[Begin]

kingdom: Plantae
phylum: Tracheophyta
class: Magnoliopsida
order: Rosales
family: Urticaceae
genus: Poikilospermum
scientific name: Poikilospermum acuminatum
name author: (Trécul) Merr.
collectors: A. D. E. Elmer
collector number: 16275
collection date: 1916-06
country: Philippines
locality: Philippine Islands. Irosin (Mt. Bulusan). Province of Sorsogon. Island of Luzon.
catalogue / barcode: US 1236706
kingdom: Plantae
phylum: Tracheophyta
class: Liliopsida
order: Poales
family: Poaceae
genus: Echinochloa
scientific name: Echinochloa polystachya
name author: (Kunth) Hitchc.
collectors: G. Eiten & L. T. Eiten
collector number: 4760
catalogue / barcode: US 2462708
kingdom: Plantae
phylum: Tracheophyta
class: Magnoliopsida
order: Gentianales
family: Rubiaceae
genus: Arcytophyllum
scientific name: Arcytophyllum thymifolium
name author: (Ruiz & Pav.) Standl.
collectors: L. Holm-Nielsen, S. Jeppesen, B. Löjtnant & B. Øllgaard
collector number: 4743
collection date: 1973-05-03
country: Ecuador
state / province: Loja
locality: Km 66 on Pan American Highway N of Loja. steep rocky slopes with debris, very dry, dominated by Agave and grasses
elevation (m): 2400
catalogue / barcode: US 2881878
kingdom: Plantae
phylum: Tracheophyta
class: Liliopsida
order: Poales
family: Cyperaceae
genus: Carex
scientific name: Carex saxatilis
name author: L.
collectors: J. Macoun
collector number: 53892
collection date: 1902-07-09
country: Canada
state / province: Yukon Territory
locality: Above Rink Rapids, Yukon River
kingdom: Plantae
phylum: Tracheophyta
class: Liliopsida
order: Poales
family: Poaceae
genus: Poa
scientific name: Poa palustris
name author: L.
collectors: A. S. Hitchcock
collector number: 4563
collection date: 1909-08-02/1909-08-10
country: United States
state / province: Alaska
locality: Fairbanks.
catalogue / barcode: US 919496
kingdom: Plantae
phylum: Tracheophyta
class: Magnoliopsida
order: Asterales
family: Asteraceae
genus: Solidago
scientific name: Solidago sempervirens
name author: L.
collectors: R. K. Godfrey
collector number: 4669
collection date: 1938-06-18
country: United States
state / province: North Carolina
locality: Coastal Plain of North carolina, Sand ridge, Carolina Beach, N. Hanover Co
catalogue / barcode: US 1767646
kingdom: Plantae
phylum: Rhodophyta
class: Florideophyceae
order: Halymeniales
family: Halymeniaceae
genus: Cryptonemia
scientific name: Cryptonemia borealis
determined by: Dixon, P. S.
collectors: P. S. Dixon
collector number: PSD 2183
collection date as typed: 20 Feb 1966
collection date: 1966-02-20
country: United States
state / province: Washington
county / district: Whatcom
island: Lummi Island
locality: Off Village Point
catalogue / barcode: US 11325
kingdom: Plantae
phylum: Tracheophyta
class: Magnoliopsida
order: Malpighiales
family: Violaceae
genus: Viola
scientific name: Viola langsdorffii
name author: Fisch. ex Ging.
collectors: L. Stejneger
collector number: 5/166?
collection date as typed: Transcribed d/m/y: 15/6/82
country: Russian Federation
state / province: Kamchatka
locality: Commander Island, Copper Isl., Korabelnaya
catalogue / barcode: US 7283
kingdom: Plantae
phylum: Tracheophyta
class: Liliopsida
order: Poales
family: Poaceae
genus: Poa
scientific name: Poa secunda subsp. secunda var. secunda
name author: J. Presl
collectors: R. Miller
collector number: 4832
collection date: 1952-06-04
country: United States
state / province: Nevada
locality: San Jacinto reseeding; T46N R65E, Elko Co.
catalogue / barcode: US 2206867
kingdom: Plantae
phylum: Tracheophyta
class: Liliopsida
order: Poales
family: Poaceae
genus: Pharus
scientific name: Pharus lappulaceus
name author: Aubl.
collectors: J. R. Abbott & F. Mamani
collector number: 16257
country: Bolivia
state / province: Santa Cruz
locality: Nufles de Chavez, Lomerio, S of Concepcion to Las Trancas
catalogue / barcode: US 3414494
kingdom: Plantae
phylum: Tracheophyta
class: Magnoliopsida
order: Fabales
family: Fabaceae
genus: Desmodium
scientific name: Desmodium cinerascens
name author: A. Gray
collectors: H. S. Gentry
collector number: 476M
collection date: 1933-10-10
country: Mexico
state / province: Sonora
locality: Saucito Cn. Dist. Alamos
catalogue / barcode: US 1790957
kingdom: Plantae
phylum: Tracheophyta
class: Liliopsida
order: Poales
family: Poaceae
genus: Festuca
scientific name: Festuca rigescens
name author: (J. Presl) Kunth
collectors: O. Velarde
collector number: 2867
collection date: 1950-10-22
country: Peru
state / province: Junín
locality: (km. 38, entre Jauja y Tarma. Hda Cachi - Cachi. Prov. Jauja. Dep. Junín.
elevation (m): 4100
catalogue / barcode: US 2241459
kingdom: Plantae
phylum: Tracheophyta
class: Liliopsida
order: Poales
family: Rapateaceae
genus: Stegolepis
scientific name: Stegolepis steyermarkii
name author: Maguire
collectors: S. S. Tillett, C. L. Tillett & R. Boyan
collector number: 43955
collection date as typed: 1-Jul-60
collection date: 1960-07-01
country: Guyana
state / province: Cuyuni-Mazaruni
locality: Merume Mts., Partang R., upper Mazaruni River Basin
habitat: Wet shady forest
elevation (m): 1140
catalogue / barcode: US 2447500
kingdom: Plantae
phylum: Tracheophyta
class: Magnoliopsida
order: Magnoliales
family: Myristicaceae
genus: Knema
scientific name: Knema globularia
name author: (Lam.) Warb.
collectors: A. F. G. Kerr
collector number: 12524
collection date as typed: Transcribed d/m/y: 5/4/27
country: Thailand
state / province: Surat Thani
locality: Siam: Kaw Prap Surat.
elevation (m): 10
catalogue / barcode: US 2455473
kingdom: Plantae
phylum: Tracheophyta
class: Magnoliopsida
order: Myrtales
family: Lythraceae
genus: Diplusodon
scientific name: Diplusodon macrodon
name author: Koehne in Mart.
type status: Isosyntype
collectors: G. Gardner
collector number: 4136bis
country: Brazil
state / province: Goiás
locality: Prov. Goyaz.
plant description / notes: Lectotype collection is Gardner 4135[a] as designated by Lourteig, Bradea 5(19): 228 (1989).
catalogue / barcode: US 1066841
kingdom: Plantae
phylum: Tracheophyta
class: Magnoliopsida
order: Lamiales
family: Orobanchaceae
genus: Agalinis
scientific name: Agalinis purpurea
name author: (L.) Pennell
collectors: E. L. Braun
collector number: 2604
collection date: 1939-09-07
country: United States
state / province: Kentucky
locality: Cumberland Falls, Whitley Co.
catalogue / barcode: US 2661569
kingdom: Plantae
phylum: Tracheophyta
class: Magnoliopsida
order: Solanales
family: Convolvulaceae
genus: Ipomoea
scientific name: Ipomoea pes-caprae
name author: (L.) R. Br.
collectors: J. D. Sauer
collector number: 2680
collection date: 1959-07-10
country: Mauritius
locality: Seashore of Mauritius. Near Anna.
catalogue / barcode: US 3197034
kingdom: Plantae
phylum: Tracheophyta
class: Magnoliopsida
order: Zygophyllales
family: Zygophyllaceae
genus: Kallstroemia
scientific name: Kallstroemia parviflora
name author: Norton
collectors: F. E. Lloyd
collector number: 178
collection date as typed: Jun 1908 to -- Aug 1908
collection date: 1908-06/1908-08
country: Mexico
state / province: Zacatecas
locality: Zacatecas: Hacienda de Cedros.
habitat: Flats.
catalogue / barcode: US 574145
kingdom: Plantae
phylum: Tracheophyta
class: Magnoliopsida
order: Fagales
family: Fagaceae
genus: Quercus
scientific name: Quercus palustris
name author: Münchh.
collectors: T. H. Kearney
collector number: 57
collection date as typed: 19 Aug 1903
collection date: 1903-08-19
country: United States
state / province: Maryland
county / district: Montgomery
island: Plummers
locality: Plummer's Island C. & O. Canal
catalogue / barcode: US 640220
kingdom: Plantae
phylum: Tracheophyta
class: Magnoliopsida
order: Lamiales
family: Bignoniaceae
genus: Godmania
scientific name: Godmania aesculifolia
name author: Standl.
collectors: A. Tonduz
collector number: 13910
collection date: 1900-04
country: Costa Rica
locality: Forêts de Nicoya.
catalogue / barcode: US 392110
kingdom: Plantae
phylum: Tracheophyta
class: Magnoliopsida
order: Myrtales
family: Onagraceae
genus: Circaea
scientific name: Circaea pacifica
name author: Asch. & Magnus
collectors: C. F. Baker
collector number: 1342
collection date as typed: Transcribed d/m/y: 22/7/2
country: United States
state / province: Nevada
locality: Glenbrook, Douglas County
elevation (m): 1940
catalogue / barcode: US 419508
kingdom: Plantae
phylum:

[End]

● What is asked
Pull out, word for word, the item lines above from the very first line through the line containing "collector number: 4563", inclusive.

● Answer to the task
kingdom: Plantae
phylum: Tracheophyta
class: Magnoliopsida
order: Rosales
family: Urticaceae
genus: Poikilospermum
scientific name: Poikilospermum acuminatum
name author: (Trécul) Merr.
collectors: A. D. E. Elmer
collector number: 16275
collection date: 1916-06
country: Philippines
locality: Philippine Islands. Irosin (Mt. Bulusan). Province of Sorsogon. Island of Luzon.
catalogue / barcode: US 1236706
kingdom: Plantae
phylum: Tracheophyta
class: Liliopsida
order: Poales
family: Poaceae
genus: Echinochloa
scientific name: Echinochloa polystachya
name author: (Kunth) Hitchc.
collectors: G. Eiten & L. T. Eiten
collector number: 4760
catalogue / barcode: US 2462708
kingdom: Plantae
phylum: Tracheophyta
class: Magnoliopsida
order: Gentianales
family: Rubiaceae
genus: Arcytophyllum
scientific name: Arcytophyllum thymifolium
name author: (Ruiz & Pav.) Standl.
collectors: L. Holm-Nielsen, S. Jeppesen, B. Löjtnant & B. Øllgaard
collector number: 4743
collection date: 1973-05-03
country: Ecuador
state / province: Loja
locality: Km 66 on Pan American Highway N of Loja. steep rocky slopes with debris, very dry, dominated by Agave and grasses
elevation (m): 2400
catalogue / barcode: US 2881878
kingdom: Plantae
phylum: Tracheophyta
class: Liliopsida
order: Poales
family: Cyperaceae
genus: Carex
scientific name: Carex saxatilis
name author: L.
collectors: J. Macoun
collector number: 53892
collection date: 1902-07-09
country: Canada
state / province: Yukon Territory
locality: Above Rink Rapids, Yukon River
kingdom: Plantae
phylum: Tracheophyta
class: Liliopsida
order: Poales
family: Poaceae
genus: Poa
scientific name: Poa palustris
name author: L.
collectors: A. S. Hitchcock
collector number: 4563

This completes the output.